Perusahaan manufaktur adalah perusahaan yang identik dengan aktivitas produksi barang yang dilakukan sendiri oleh perusahaan. Oleh sebab itu, manajemen perusahaan tentunya perlu mengetahui informasi terkait besarnya biaya produksi yang harus dipersiapkan untuk menghasilkan suatu produk yang siap dijual.

 

Pada studi kasus ini Anda akan mempelajari cara mengetahui mekanisme pengakuan biaya atas produk yang terjual (COGS) pada software Jurnal.

Sistem pencatatan akan menjadi lebih kompleks pada perusahaan manufaktur dibandingkan dengan perusahaan jasa ataupun dagang.
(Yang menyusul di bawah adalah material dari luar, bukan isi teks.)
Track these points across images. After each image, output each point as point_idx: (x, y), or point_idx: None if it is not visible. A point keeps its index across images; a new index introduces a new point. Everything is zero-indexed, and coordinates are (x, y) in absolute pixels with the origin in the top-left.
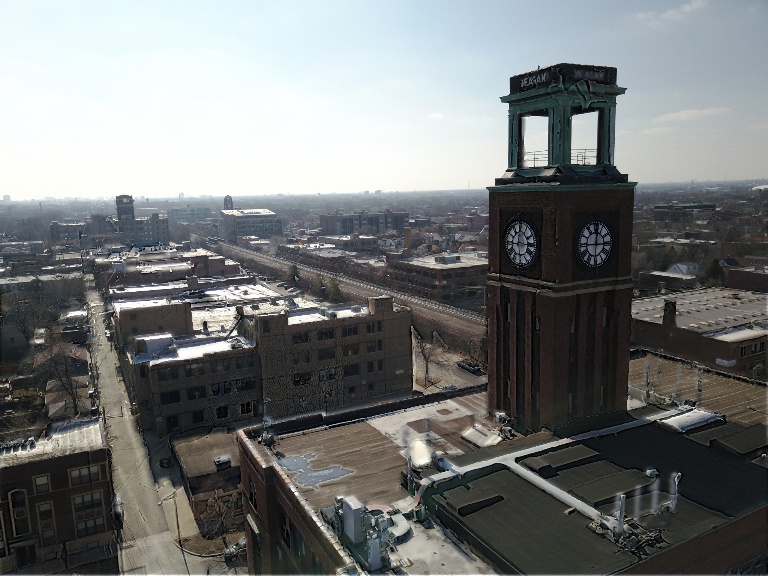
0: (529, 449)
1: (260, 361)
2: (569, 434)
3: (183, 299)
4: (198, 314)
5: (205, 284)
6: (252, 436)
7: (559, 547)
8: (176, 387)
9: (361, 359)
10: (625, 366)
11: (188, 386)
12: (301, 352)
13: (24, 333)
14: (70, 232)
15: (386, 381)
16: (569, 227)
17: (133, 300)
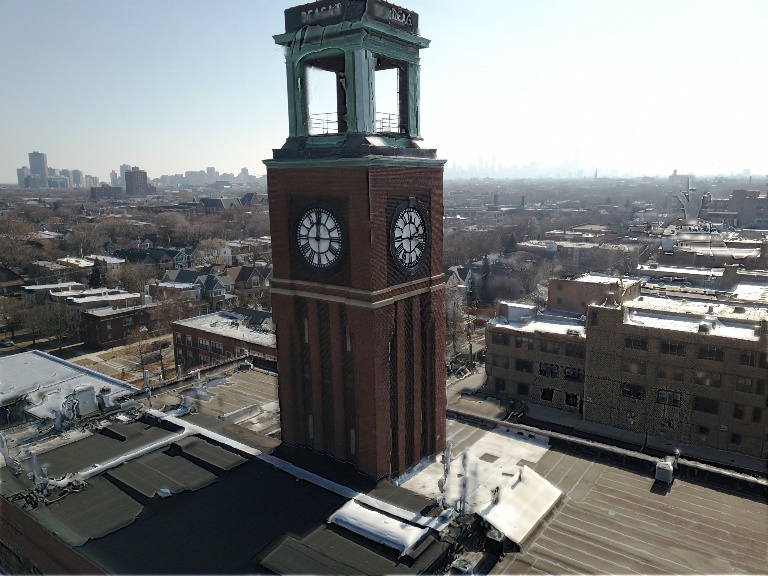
0: (220, 436)
1: (585, 354)
2: (284, 455)
3: (662, 284)
4: (663, 303)
5: (746, 276)
6: None
7: None
8: (506, 354)
9: (724, 396)
10: (369, 415)
11: (517, 356)
12: (636, 360)
13: (524, 288)
14: (632, 205)
15: (765, 441)
16: (287, 213)
17: (609, 275)
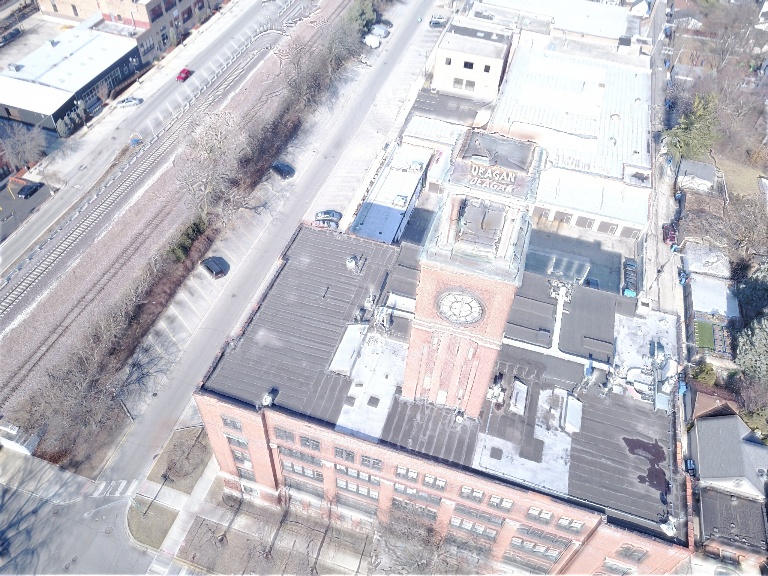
0: (532, 348)
1: None
2: None
3: None
4: None
5: None
6: (679, 542)
7: (592, 307)
8: None
9: None
10: None
11: None
12: None
13: None
14: None
15: None
16: None
17: None
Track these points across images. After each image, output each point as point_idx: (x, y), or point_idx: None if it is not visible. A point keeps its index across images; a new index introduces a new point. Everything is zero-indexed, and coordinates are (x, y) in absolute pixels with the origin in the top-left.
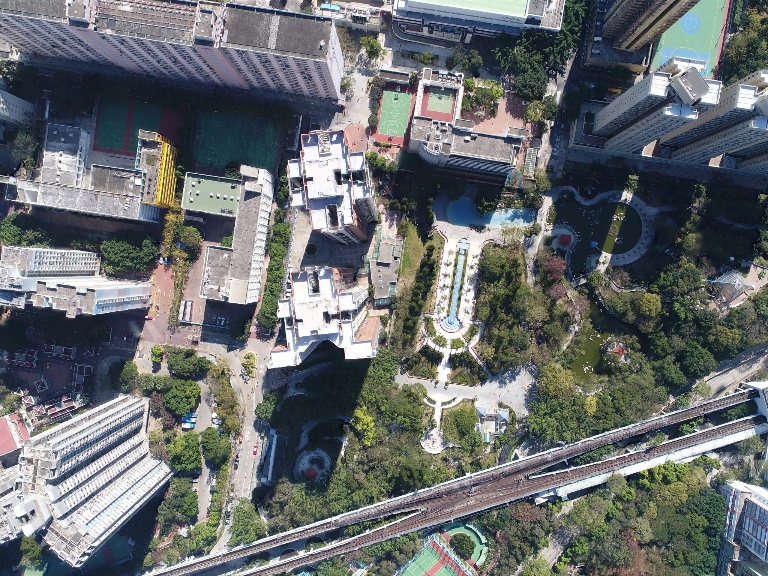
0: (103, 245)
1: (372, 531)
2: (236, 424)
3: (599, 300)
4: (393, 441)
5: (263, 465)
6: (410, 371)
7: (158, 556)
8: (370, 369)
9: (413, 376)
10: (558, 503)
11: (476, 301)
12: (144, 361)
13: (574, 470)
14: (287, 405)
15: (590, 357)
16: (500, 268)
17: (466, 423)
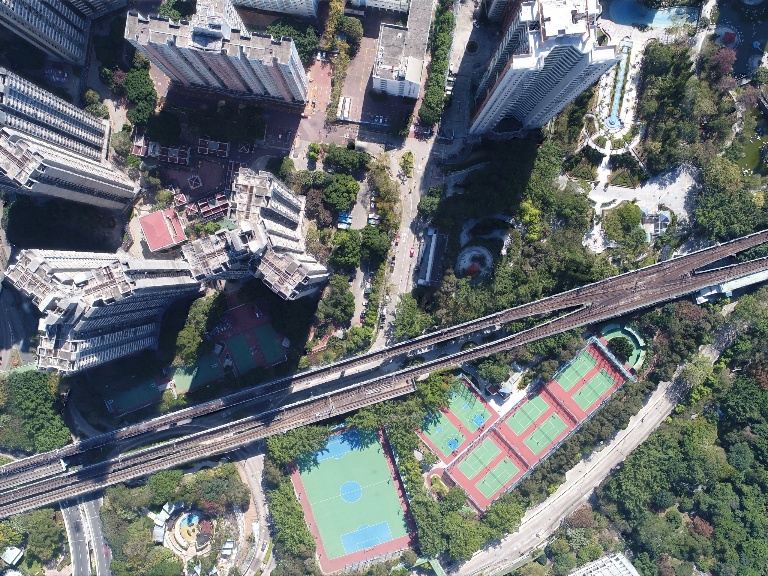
0: (266, 31)
1: (537, 326)
2: (396, 222)
3: (761, 101)
4: (558, 236)
5: (419, 268)
6: (570, 172)
7: (313, 358)
8: (537, 162)
9: (573, 177)
10: (720, 301)
11: (638, 101)
12: (299, 161)
13: (739, 266)
14: (451, 199)
15: (750, 160)
16: (671, 58)
17: (632, 217)
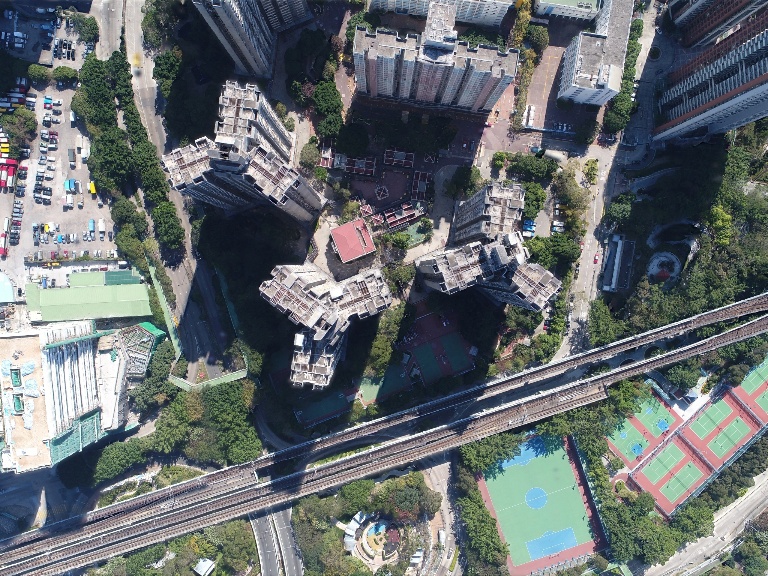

Perusahaan manufaktur harus mencatat lebih banyak kategori aset dan juga biaya untuk aktivitas produksinya.

 

Akun-akun yang diperlukan untuk mencatat proses produksi antara lain:

  1. Persediaan bahan baku (direct material), yaitu bahan utama yang digunakan untuk membuat produk.
  2. Persediaan barang dalam proses (work in process), yaitu barang yang masih dalam proses pengerjaan (setengah jadi).
  3. Persediaan barang jadi (finished goods), yaitu adalah barang yang dihasilkan dari kegiatan produksi pabrik yang selanjutnya dijual.
  4. Tenaga kerja langsung (direct labor), yaitu tenaga yang diperlukan untuk mengubah bahan baku menjadi barang jadi, misalnya tenaga kerja yang langsung terkait dengan proses produksi barang (misalnya penjahit dalam dalam perusahaan konveksi).
  5. Overhead pabrik (factory overhead), yaitu penunjang yang dibutuhkan perusahaan untuk mengubah bahan baku menjadi barang jadi, meliputi tenaga kerja tak langsung, bahan tak langsung, dan biaya overhead pabrik lainnya.
  6. Bahan tak langsung (indirect material), yaitu bahan penolong selain bahan utama yang diperlukan dalam proses produksi.
  7. Tenaga kerja tak langsung (indirect labor), yaitu tenaga kerja yang bekerja di pabrik tapi tidak secara langsung berkaitan dengan proses produksi barang.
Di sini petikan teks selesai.